I appreciate that what I’m arguing here isn’t something my anti-abortion neighbors will enjoy hearing. I seem to be accusing them of a kind of delusional hypocrisy — of not really believing the premise that they say provides the entire basis for their identity and their redefined faith itself as reliably partisan single-issue voters (yea, even to the point of Donald Trump). But this is the best possible conclusion available to me. The alternative would be to conclude that they are complacent collaborators in the face of an ongoing Holocaust — morally stunted narcissists who imagine that biennial voting for the vague hope of judicial reforms was somehow an adequate response to legal mass-murder. (It’s not just voting, they say, I also went to the March for Life that one time. Ooh, did you now?)

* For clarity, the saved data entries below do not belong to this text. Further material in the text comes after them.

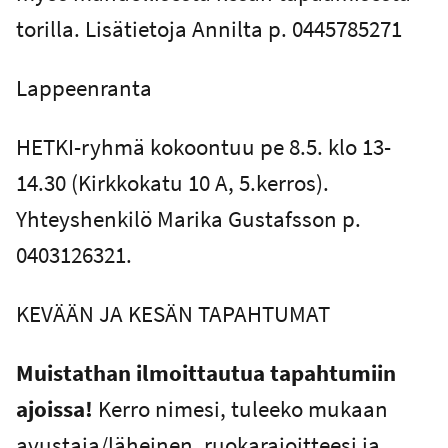
torilla. Lisätietoja Annilta p. 0445785271
Lappeenranta
HETKI-ryhmä kokoontuu pe 8.5. klo 13-
14.30 (Kirkkokatu 10 A, 5.kerros).
Yhteyshenkilö Marika Gustafsson p.
0403126321.
KEVÄÄN JA KESÄN TAPAHTUMAT
Muistathan ilmoittautua tapahtumiin
ajoissa!
Kerro nimesi, tuleeko mukaan
avustaja/läheinen, ruokarajoitteesi ja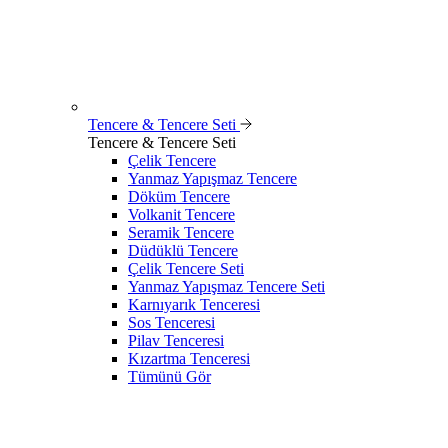
Tencere & Tencere Seti
Tencere & Tencere Seti
Çelik Tencere
Yanmaz Yapışmaz Tencere
Döküm Tencere
Volkanit Tencere
Seramik Tencere
Düdüklü Tencere
Çelik Tencere Seti
Yanmaz Yapışmaz Tencere Seti
Karnıyarık Tenceresi
Sos Tenceresi
Pilav Tenceresi
Kızartma Tenceresi
Tümünü Gör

It seems kinder and more generous to say, “You do not really believe that premise” than it would be to accept that they really did and that all they took from it was some passive notion of voting for Republicans. It seems kinder and more generous to accuse our neighbors of pretense than to accept their insistence that we must regard them as the sort of people who would’ve imagined that a “Don’t Blame Me, I Voted for Leon Blum” bumper-sticker absolved them from collaborating with the Vichy regime.

It also seems likelier.

After all, their premise — that human personhood begins at the moment of conception — is a relatively recent idea. It was unthinkable and, therefore, unthought of before microscopes and modern medicine began to give us a better idea of how and when such conception occurs. And it remains an immensely hard idea to swallow. (Which is the real reason that a personhood-from-conception constitutional amendment is never really on the table — the repercussions and implications of that would strike almost everyone as absurd and unreal.) It runs counter to centuries of moral intuition embedded in our culture, scriptures, laws and religious rituals. (We celebrate birthdays, we do not baptize zygotes.) Even after rewriting our English translations of the Bible to reflect this new idea, it still commends itself mainly for its reassuring broad-stroke simplicity rather than because it resonates as true.

It’s a claim that many have recently declared that they think, but one that no one has ever managed to feel.